Non seulement sur l’avenir de l’Ukraine, mais sur de nombreuses questions de fond, il devient difficile de débattre en s’opposant sans se massacrer pour de multiples raisons : déformations des informations sur les réseaux sociaux, montée des intolérances dans les rapports interpersonnels, refus de remettre en débat sa position, violences des puissants (brutalisme des impérialismes contemporains et des firmes technocapitalistes, montée des idéologies excluantes et des terrorismes médiatiques, etc.).
Sur la forme, il est important de respecter des points clefs favorisant une éthique du débat qui permettent de dépasser nos polarisations et intolérances pour dégager du commun :
- un thème de débat bien défini et intéressant tous les participants ;
- une écoute attentive et bienveillante permettant d’entendre, de comprendre et de respecter l’avis d’autrui et de changer le sien afin de discerner, et d’élaborer des positions communes nuancées ;
- une animation qui veille à respecter les règles comme celles-ci : faire circuler la parole, favoriser la clarté des argumentations, relever les déformations des informations utilisées comme les déformations des propos d’autrui, recentrer le débat, dégager les points d’accord et de désaccord, proposer des suites éventuelles en terme de points à approfondir et d’actions à mener, etc. ;
- une évaluation partagée de la manière dont le débat s’est déroulé, ce qui permet à chacun et au groupe de pouvoir améliorer sa capacité à débattre sans se battre. Un observateur de débat peut être mobilisé pour l’aider à progresser.

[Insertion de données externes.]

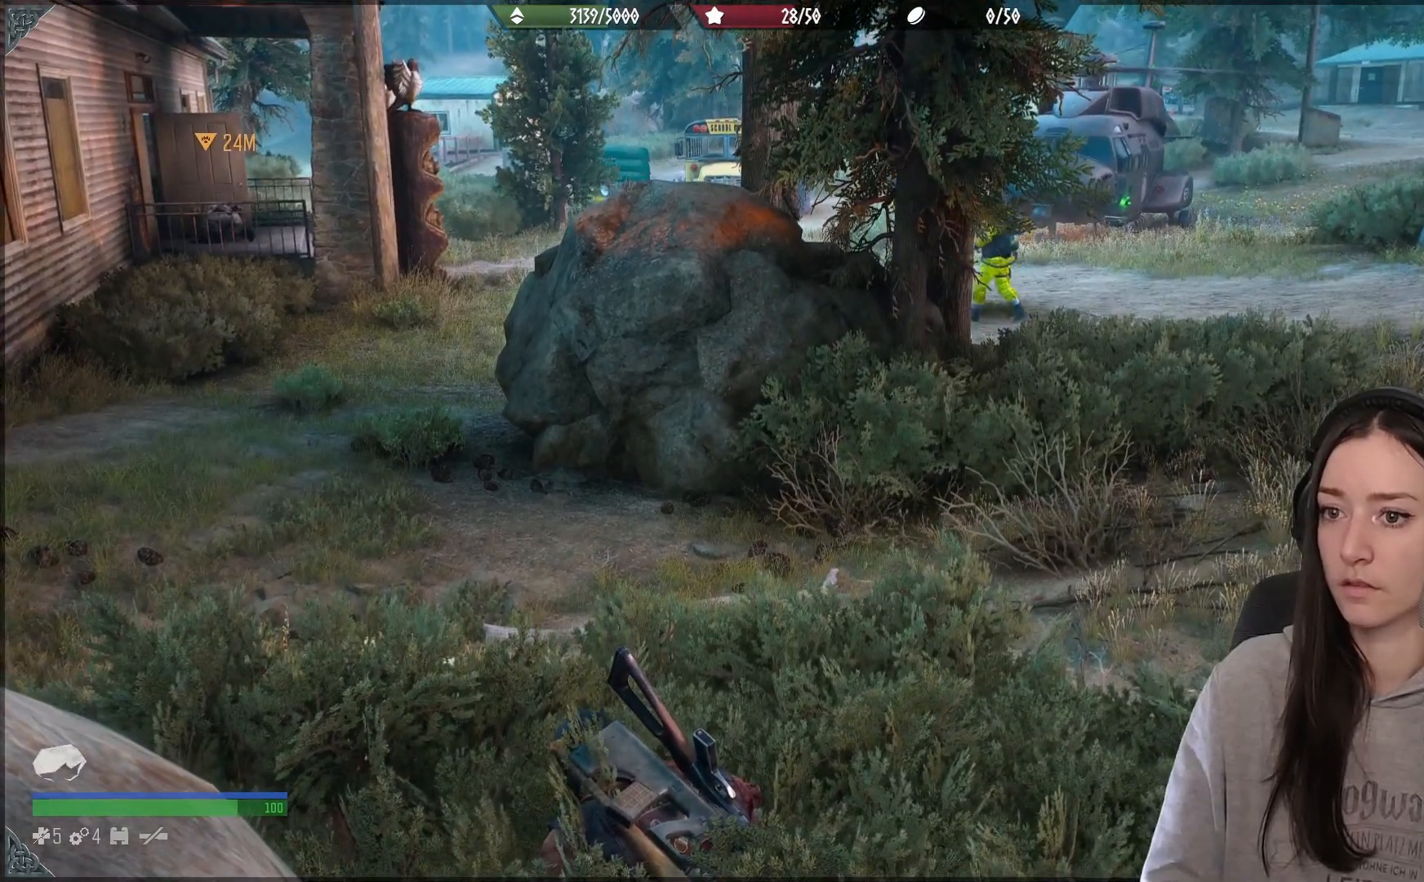
{"dt_ms": 500, "buttons": [], "left_stick": "center", "right_stick": "center", "events": []}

Conversation, discussion, dialogue, controverse, débat, délibération sont des pratiques de notre vie en société rendant nos rencontres fructueuses. Non seulement elles alimentent nos plaisirs d’échanger et de penser, mais elles sont essentielles pour renforcer le lien social. Quand c’est nécessaire, elles permettent de préparer des décisions qui favorisent notre pouvoir d’agir ensemble en conscience et de façon responsable. Le débat est central ainsi dans le processus « voir, penser, agir », car il permet de construire un diagnostic partagé, de discerner pour permettre de prendre les bonnes décisions et de mieux coopérer pour les mettre en œuvre. De même, dans une démocratie libérale, la délibération permet de co constuire des compromis permettant de décider pour agir.
En ces temps difficiles où les forces de vie humanistes, convivialistes et civiques doivent se mobiliser et se rassembler du local au global, il est plus que jamais important d’apprendre à dialoguer, à débattre et à délibérer en respectant nos diversités pour favoriser des engendrements nouveaux permettant de co construire un devenir commun. Il s’agit de rendre plus respirables, créatives, solidaires les relations au sein de nos sociétés en promouvant des relations interactives constructives permettant de sauver à la fois l’Humanité et la Planète. C’est pourquoi je milite pour une alliance planétaire humaniste et civique de forces de vie qui dialoguent, débattent et délibèrent pour pouvoir mieux agir.